## Your goal
Look through the entries below, please, and copy every line with the word "source".

## Listed records
------------------------------------------------

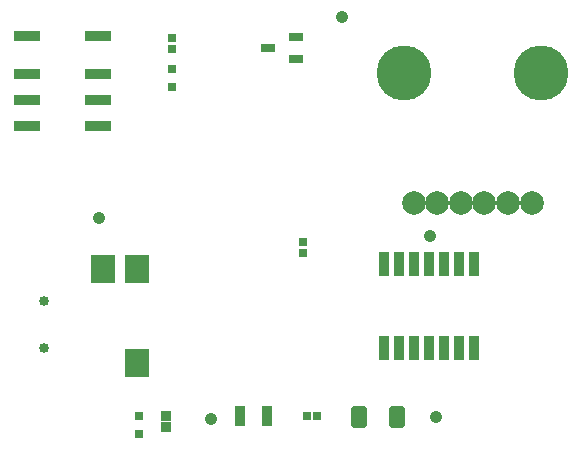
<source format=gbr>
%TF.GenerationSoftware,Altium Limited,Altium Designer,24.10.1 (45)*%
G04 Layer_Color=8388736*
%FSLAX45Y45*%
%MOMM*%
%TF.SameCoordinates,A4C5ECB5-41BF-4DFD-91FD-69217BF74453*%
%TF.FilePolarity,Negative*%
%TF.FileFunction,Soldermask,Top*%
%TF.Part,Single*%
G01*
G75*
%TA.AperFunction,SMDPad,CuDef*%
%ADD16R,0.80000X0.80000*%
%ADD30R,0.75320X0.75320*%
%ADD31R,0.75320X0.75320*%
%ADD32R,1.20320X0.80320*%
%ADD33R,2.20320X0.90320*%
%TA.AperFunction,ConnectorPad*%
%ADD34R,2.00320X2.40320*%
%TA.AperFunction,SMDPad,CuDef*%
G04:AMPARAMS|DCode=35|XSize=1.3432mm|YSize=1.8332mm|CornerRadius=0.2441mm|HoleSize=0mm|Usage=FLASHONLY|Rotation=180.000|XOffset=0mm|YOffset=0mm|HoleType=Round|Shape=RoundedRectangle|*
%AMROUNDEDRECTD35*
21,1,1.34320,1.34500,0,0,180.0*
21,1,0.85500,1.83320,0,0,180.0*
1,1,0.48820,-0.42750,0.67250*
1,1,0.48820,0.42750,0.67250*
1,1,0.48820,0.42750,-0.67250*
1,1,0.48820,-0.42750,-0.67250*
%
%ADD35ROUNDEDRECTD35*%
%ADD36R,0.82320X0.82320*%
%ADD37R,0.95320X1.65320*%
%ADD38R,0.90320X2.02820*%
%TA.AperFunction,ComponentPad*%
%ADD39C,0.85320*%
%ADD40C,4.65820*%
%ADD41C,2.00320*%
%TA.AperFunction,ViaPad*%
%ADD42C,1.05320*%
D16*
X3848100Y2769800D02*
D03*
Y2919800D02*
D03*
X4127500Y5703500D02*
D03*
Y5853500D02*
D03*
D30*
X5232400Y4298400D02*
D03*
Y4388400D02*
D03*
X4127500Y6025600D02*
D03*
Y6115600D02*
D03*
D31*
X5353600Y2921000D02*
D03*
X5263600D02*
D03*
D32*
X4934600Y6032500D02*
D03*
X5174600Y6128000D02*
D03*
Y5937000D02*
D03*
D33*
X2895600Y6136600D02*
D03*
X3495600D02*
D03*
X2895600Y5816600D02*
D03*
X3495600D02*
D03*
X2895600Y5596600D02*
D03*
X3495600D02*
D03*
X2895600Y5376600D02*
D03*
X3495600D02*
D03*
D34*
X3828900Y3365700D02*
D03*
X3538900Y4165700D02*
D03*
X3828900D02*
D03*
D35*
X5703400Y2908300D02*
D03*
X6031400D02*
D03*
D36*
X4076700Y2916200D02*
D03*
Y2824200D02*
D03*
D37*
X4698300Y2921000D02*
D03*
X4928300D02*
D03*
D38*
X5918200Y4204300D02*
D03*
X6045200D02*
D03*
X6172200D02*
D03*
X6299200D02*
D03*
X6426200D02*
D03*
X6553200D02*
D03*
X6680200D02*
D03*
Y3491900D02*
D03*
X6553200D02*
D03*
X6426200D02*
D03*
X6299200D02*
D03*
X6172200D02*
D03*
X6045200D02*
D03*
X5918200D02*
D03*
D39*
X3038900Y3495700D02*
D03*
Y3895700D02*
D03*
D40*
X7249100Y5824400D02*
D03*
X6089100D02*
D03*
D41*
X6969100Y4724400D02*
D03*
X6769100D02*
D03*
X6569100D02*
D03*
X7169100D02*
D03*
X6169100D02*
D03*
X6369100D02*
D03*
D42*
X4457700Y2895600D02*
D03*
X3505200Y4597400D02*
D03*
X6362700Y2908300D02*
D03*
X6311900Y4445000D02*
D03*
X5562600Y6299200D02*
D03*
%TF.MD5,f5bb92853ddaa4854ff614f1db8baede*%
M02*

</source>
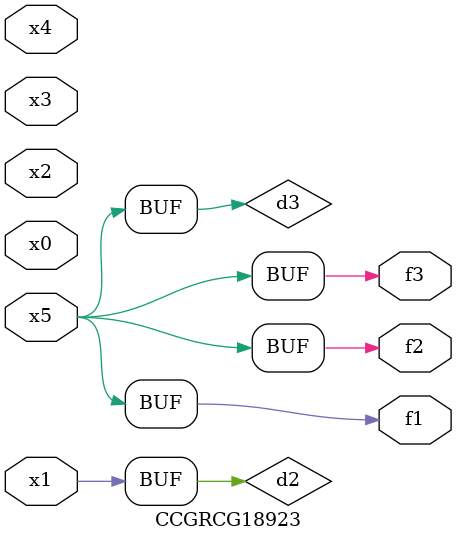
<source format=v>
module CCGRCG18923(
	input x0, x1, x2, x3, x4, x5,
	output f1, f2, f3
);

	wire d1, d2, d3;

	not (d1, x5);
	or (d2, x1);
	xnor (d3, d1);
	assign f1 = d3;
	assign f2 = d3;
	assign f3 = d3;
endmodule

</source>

------------------------------------------------

## Task result
<source format=gbr>
</source>
<source format=v>
</source>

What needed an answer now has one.